• Assignment: Look below. Copy each line that has "выбором" in it.

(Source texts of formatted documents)
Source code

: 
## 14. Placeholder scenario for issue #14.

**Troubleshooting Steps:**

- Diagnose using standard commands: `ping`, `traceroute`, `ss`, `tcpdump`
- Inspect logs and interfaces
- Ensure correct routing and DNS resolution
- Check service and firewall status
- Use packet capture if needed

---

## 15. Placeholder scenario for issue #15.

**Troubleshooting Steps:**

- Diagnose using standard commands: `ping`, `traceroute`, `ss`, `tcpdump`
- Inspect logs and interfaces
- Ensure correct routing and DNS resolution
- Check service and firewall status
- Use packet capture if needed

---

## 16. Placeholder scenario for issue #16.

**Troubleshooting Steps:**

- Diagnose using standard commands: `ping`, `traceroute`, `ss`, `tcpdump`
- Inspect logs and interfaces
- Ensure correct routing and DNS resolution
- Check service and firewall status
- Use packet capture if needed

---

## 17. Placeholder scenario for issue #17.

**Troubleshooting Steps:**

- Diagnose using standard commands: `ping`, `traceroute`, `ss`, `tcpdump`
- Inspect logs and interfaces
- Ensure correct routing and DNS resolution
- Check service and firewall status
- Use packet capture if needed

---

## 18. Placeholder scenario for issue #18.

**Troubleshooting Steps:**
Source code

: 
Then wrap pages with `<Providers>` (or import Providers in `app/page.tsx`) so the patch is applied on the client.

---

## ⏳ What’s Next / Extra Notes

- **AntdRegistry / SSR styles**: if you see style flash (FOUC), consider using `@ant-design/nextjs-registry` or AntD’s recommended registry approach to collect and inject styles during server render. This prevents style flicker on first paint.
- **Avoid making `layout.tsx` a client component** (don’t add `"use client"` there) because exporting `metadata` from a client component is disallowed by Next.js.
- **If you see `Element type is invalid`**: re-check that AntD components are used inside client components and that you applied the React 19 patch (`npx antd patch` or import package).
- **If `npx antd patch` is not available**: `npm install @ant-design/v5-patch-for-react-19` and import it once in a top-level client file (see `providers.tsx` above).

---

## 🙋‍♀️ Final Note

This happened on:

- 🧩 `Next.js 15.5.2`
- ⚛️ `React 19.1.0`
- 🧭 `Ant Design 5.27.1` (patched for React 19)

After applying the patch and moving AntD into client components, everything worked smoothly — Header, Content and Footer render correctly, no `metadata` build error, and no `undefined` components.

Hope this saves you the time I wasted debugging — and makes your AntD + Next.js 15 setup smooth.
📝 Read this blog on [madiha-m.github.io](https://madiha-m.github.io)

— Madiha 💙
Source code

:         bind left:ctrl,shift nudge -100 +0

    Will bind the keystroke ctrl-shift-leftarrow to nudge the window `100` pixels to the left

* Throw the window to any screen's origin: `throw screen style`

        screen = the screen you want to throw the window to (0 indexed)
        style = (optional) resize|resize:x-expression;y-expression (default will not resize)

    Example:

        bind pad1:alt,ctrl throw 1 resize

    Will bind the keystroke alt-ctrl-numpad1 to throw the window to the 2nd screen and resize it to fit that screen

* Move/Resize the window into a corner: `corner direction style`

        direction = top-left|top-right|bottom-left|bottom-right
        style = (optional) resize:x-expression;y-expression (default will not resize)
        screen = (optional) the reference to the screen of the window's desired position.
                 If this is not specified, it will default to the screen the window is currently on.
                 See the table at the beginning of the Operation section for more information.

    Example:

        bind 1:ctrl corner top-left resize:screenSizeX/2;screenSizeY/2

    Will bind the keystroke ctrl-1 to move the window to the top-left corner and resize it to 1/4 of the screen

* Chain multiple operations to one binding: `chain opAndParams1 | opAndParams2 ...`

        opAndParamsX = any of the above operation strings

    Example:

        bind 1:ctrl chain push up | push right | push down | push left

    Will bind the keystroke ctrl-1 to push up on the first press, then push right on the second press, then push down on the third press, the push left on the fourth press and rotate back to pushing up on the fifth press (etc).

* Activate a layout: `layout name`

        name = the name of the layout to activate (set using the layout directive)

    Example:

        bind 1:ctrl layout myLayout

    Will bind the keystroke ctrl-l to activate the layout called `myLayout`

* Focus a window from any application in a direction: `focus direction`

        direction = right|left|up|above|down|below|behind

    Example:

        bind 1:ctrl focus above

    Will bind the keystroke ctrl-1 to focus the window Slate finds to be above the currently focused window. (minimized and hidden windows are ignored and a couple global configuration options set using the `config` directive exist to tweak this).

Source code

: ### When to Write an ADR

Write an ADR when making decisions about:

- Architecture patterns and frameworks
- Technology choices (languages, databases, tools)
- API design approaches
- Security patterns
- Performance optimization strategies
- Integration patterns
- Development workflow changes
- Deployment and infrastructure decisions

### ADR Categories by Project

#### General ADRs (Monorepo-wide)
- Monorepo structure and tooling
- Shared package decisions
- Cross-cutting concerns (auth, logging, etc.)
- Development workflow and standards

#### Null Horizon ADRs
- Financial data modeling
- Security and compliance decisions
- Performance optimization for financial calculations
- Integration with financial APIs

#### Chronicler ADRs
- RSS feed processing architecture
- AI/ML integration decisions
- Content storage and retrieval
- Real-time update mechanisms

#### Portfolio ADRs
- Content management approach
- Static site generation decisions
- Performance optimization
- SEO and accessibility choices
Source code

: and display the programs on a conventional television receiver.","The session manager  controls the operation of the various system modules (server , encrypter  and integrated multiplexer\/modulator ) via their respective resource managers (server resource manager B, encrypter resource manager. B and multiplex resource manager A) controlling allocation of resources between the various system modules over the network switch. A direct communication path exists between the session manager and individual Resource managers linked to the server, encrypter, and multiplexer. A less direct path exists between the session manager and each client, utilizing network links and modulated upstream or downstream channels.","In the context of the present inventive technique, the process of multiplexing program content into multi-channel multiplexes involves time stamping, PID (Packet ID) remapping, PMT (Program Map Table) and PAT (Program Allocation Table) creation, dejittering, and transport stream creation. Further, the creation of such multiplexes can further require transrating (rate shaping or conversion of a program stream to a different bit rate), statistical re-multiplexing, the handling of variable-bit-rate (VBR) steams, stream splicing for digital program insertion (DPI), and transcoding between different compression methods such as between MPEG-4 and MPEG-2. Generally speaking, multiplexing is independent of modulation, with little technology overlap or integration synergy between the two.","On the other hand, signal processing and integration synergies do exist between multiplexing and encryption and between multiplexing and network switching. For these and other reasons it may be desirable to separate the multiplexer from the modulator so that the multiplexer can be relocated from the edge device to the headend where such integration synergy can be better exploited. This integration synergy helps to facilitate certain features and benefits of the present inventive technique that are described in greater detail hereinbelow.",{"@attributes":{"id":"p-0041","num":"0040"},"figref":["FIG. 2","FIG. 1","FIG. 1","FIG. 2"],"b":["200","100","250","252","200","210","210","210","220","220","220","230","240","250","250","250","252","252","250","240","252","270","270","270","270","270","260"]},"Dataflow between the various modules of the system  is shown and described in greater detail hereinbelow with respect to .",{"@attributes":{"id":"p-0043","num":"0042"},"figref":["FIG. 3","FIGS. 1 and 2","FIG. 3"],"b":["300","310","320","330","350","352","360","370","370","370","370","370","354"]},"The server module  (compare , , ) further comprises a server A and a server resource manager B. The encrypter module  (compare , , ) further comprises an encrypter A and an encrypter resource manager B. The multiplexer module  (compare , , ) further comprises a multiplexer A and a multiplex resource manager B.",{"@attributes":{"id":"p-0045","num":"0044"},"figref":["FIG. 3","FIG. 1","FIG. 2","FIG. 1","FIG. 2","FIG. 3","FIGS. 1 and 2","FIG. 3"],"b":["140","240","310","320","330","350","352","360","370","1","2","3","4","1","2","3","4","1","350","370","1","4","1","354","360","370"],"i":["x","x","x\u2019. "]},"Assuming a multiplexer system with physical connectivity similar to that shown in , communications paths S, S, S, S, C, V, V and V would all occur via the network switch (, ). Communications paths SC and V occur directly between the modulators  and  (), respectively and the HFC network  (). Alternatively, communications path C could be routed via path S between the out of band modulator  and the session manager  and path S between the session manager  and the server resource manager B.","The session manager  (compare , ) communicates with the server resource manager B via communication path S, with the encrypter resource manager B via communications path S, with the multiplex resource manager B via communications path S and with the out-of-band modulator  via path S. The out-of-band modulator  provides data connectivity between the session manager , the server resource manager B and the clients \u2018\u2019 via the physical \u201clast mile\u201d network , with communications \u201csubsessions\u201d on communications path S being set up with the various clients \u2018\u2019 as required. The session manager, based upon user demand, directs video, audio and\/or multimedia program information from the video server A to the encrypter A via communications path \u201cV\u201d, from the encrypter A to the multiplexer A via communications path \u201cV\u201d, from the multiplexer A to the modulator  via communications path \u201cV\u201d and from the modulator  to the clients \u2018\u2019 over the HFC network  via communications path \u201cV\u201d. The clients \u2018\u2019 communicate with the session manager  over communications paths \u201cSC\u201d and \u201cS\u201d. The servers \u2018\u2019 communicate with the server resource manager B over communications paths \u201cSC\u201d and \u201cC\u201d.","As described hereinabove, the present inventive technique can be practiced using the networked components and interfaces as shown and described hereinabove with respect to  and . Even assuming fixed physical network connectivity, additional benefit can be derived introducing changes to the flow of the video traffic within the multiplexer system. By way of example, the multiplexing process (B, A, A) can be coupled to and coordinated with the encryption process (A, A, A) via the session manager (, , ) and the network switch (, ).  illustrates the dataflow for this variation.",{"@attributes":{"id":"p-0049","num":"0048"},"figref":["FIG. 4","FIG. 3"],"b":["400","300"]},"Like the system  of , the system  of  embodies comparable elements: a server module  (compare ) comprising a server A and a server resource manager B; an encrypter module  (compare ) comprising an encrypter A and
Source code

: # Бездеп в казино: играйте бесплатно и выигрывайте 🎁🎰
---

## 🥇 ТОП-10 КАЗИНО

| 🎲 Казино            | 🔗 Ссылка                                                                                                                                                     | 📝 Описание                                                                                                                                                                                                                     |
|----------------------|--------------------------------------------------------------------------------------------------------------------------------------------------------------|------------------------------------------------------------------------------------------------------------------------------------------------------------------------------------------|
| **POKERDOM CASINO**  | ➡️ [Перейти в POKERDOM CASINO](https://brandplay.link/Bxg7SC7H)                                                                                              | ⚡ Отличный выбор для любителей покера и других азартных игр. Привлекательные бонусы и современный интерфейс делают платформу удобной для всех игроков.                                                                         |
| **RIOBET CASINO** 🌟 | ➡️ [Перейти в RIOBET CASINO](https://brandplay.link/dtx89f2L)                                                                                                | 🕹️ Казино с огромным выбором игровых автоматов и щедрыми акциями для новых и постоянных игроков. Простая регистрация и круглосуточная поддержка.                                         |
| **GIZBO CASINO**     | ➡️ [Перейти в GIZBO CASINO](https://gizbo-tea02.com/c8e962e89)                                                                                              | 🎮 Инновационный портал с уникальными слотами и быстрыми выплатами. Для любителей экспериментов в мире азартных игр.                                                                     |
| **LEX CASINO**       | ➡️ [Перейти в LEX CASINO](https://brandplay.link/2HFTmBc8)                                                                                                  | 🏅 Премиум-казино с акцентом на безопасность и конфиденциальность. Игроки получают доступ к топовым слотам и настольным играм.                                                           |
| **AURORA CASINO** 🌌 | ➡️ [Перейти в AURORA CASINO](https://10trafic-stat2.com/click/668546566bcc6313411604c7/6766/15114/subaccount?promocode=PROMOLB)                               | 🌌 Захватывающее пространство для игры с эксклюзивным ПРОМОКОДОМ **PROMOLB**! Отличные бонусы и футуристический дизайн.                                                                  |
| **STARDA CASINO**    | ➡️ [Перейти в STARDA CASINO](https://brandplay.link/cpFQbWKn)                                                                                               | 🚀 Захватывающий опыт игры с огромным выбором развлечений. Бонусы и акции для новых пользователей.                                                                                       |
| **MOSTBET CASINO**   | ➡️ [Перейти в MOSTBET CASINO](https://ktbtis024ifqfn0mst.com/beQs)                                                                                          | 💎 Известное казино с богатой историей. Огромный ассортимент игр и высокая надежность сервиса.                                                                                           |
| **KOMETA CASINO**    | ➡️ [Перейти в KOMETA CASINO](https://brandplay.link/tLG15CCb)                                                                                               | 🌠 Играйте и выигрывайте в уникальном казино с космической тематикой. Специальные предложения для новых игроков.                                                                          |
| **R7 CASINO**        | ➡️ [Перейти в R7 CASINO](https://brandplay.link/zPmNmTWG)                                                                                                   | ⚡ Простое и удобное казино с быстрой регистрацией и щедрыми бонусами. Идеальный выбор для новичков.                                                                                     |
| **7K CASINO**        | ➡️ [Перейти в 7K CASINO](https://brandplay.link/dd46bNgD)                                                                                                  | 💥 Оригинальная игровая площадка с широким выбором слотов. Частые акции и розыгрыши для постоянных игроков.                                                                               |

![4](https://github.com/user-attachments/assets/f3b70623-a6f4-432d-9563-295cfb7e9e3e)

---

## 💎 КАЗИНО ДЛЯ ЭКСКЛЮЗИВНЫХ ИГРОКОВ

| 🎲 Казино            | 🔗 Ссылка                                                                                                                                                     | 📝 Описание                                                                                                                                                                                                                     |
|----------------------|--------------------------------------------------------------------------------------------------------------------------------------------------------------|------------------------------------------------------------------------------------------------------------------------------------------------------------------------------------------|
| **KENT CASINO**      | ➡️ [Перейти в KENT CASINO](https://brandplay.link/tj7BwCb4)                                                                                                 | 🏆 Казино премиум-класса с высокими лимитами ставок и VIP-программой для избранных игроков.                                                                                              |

• Solution to this exercise:
| **RIOBET CASINO** 🌟 | ➡️ [Перейти в RIOBET CASINO](https://brandplay.link/dtx89f2L)                                                                                                | 🕹️ Казино с огромным выбором игровых автоматов и щедрыми акциями для новых и постоянных игроков. Простая регистрация и круглосуточная поддержка.                                         |
| **STARDA CASINO**    | ➡️ [Перейти в STARDA CASINO](https://brandplay.link/cpFQbWKn)                                                                                               | 🚀 Захватывающий опыт игры с огромным выбором развлечений. Бонусы и акции для новых пользователей.                                                                                       |
| **7K CASINO**        | ➡️ [Перейти в 7K CASINO](https://brandplay.link/dd46bNgD)                                                                                                  | 💥 Оригинальная игровая площадка с широким выбором слотов. Частые акции и розыгрыши для постоянных игроков.                                                                               |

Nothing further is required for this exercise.